§ 作業指示 1:
『コシ・ファン・トゥッテ』日本公演の本文を2文で要約すること。
§ 作業指示 2:
『コシ・ファン・トゥッテ』日本公演の本文で、ドラベッラ役を務めたのは誰か答えること。
§ 作業指示 3:
『コシ・ファン・トゥッテ』日本公演の本文を、最後の行の後から書き続けること。

§ 本文:
ミラノ新ピッコロ劇場『コシ・ファン・トゥッテ』
●ミラノ・新ピッコロ劇場・日本公演
 2000年11月26日(日)14:00/日生劇場
 モーツァルト作曲・歌劇『コシ・ファン・トゥッテ』
 演出  :ジョルジュ・ストレーレル
     :カルロ・バッティストーニ
 演出補 :マリーズ・フラッシュ
 美術  :エンツィオ・フリジェーリオ
 衣装  :フランカ・スクワルチャッピーノ
 照明  :ジェラルド・モディカ
 指揮  :エンリケ・マッツォーラ
 キャスト
 フィオルディリージ :フィオレッラ・ブラート
 ドラベッラ     :ガブリエッラ・スボルジ
 フェランド     :ヨーナス・カウフマン
 グリエルモ     :ニコラ・リヴァンク
 デスピーナ     :ジャネット・ペリー
 ドン・アルフォンソ :アレクサンダー・マルタ
 オーケストラ    :ミラノ交響楽団「ジョゼッペ・ヴェルディ」

§ 記録データ:
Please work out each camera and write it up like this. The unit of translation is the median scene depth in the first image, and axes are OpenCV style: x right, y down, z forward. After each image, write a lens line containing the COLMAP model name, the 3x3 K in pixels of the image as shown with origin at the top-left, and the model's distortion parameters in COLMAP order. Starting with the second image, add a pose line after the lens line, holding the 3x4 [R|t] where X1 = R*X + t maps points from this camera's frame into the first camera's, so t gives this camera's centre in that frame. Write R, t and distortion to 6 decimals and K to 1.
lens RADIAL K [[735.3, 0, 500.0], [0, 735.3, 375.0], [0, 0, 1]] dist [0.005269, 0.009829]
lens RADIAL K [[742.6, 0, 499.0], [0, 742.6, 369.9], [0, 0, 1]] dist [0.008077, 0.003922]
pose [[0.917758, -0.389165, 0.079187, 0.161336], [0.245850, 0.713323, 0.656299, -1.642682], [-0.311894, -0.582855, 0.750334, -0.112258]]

* * *

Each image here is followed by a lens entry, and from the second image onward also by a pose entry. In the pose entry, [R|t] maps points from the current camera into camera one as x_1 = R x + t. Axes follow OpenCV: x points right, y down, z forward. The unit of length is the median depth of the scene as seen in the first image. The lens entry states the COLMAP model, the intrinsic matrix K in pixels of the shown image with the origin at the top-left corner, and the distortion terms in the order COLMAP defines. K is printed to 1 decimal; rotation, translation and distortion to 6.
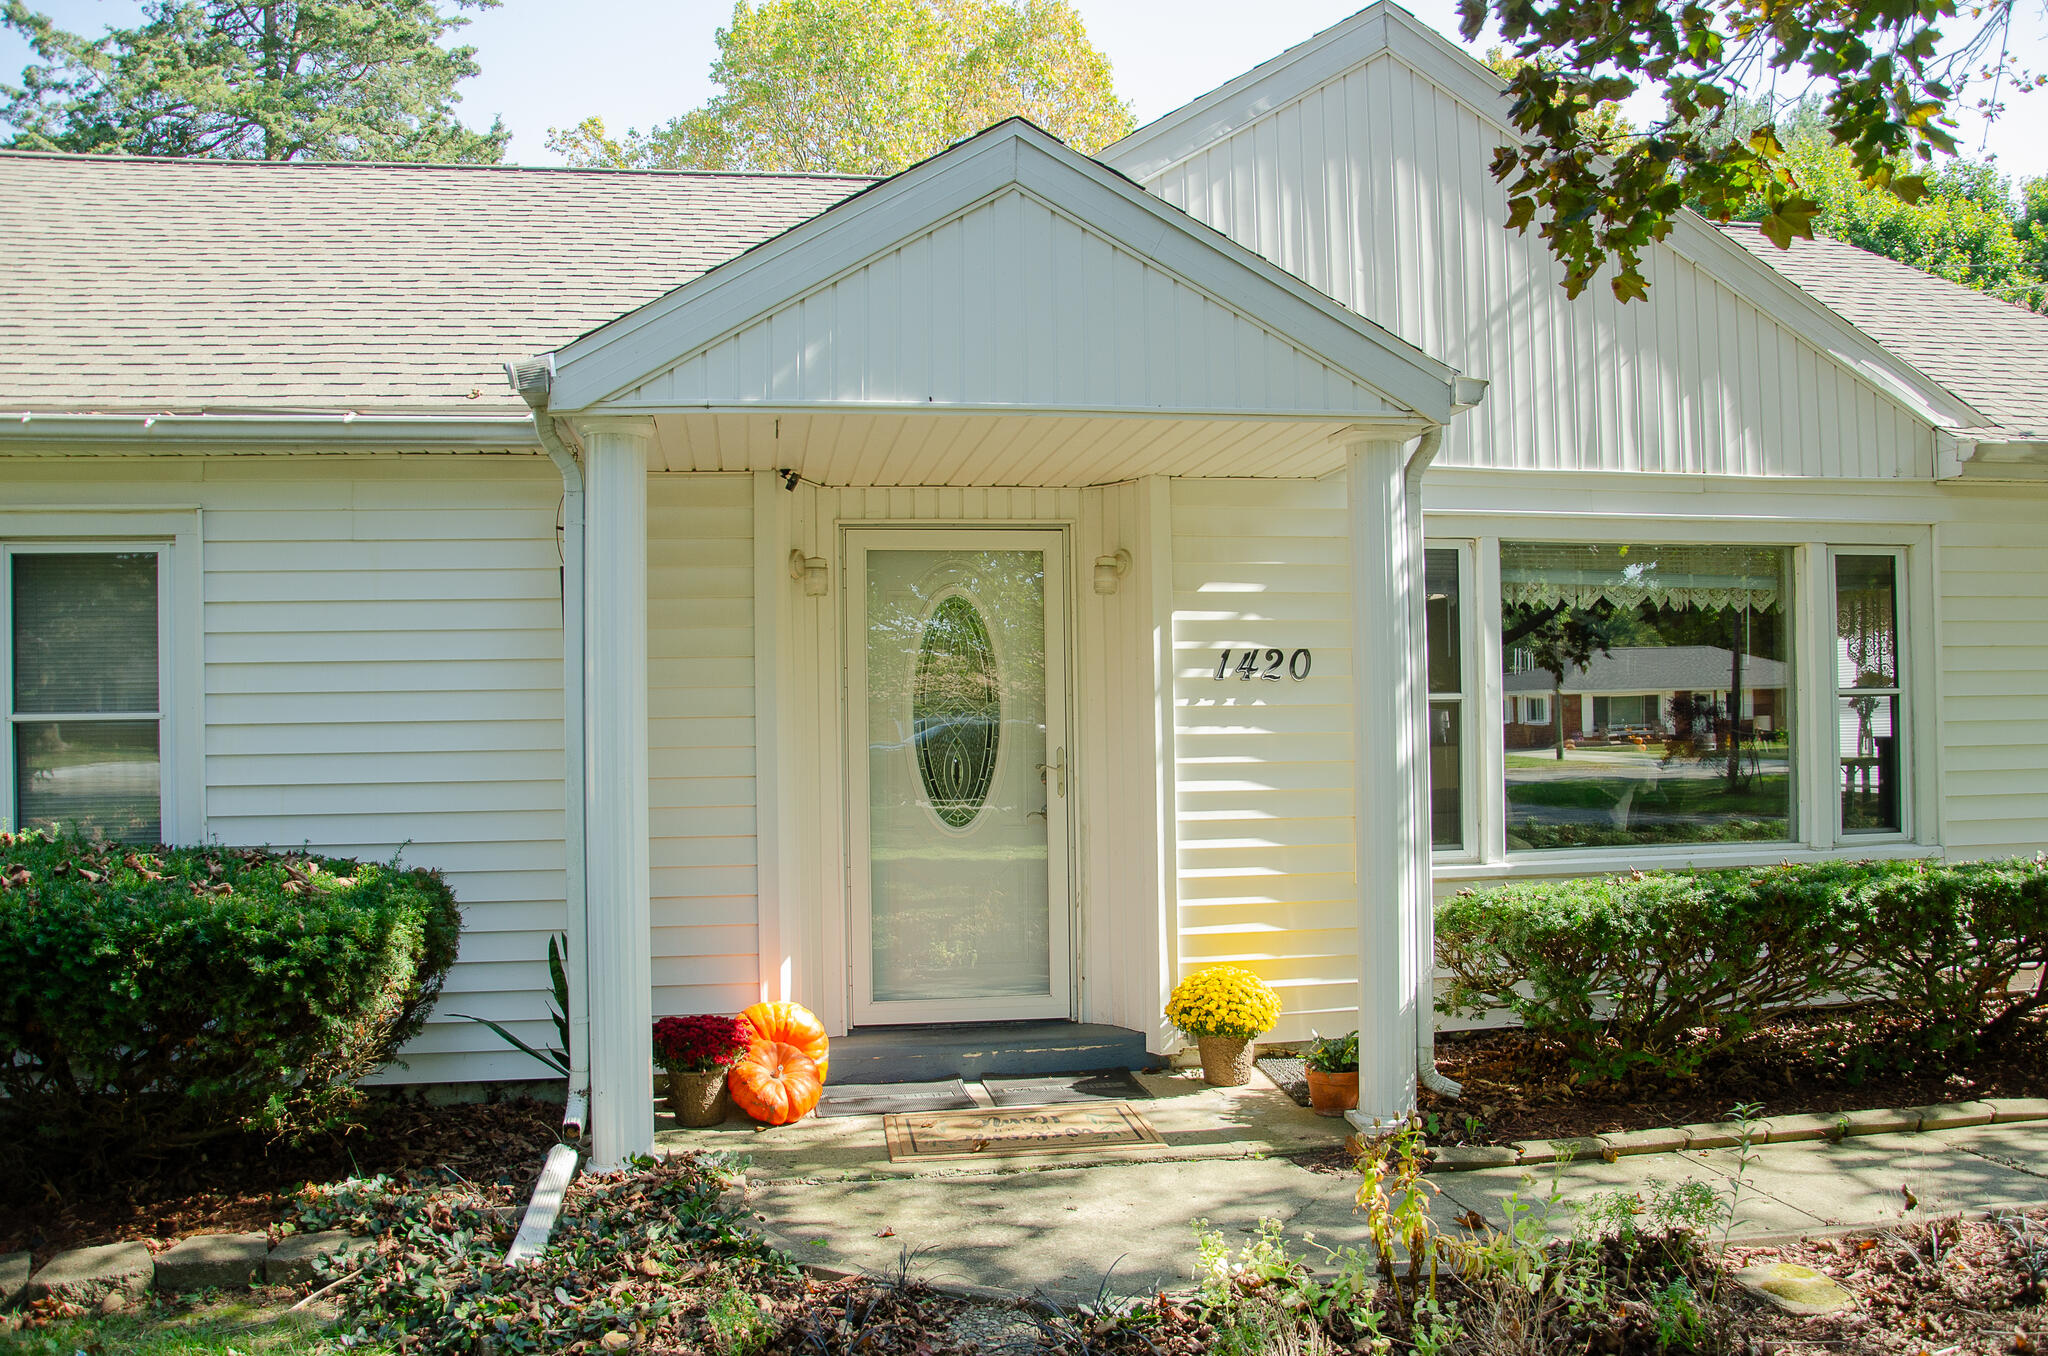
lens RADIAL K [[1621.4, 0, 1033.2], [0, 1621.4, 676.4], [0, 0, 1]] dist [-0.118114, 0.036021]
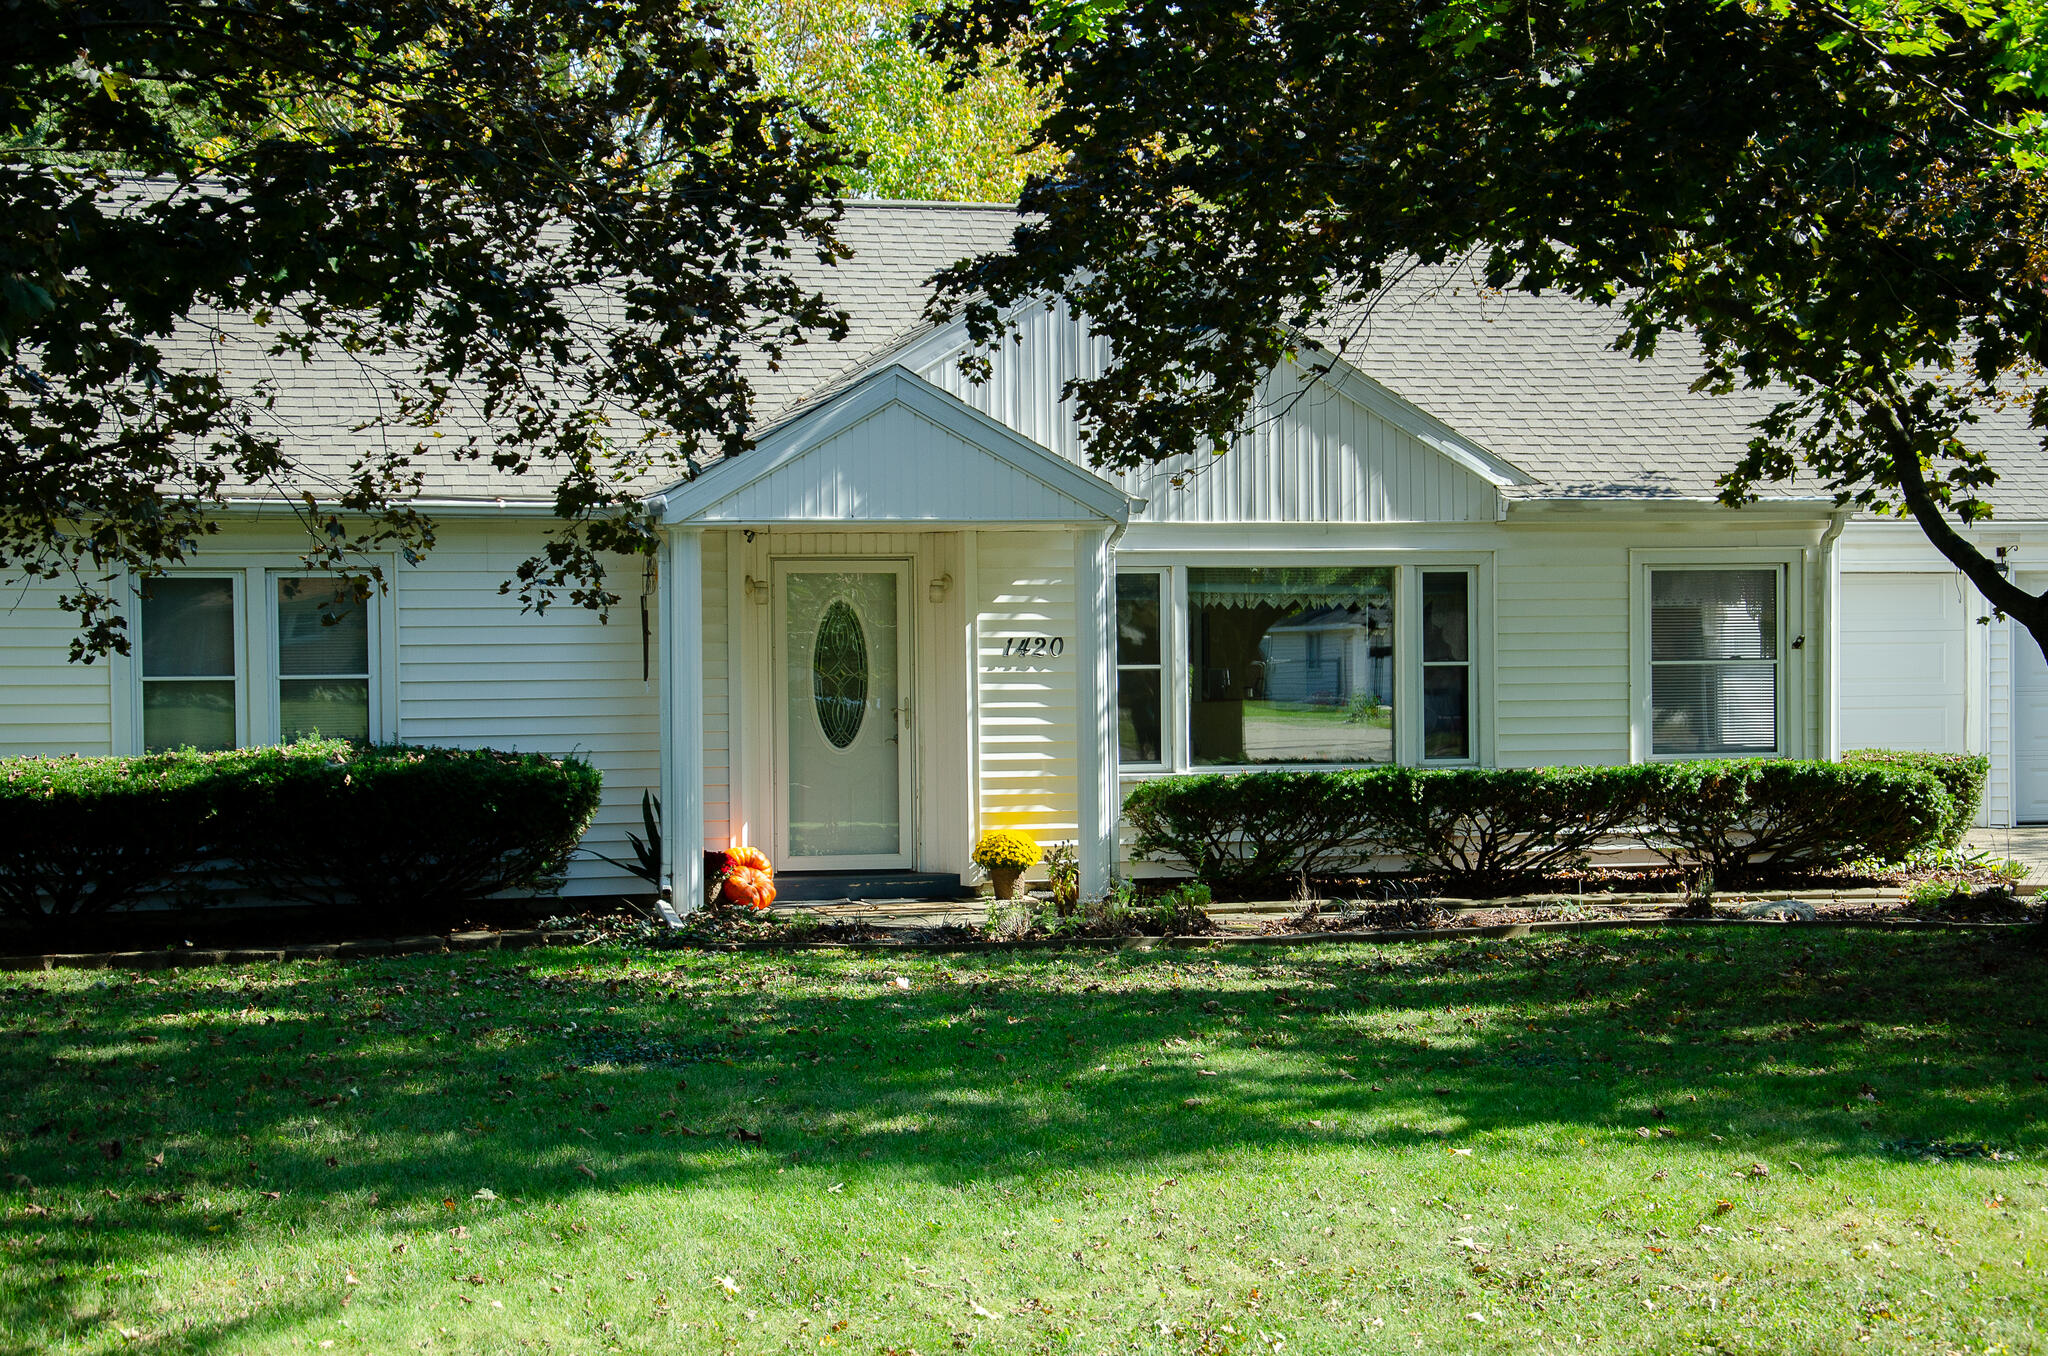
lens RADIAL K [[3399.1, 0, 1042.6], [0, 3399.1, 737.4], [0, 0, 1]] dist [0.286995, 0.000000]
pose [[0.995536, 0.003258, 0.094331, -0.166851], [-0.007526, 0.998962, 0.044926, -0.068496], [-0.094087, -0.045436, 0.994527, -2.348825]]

§ 出力結果 1:
ミラノ・新ピッコロ劇場の日本公演として、モーツァルト作曲の歌劇『コシ・ファン・トゥッテ』が2000年11月26日(日)14:00から日生劇場で上演された。指揮はエンリケ・マッツォーラで、オーケストラはミラノ交響楽団「ジョゼッペ・ヴェルディ」、フェランド役はヨーナス・カウフマンである。

§ 出力結果 2:
ガブリエッラ・スボルジ

§ 出力結果 3:
 合唱        :ミラノ市立音楽学院
            ストレーレル コシ・ファン・トゥッテ合唱団
 合唱指揮      :アルフォンソ・カイアーニ
 チェンバロ     :ハリット・ロウソン

 



今年夏のザルツブルクのコシはノイエンフェルスの空前絶後の演出にあっとびっくり
したが、今日のストレーレルの舞台はとても良かったと思う。ある意味ではもう古き
時代を感じさせてしまうが、個人的にはこういったシンプルで美しい舞台は大好きだ。
背景の空間をスクリーンに見立ててシルエットを多用するなど、とても幻想的だった
し、舞台がクリーンなためかドラマを虚飾なく楽しめた。舞台がシンプルな分、登場
人物のキャラクターが浮き彫りにされて、歌手とオーケストラのアンサンブルが際立
つのだろう。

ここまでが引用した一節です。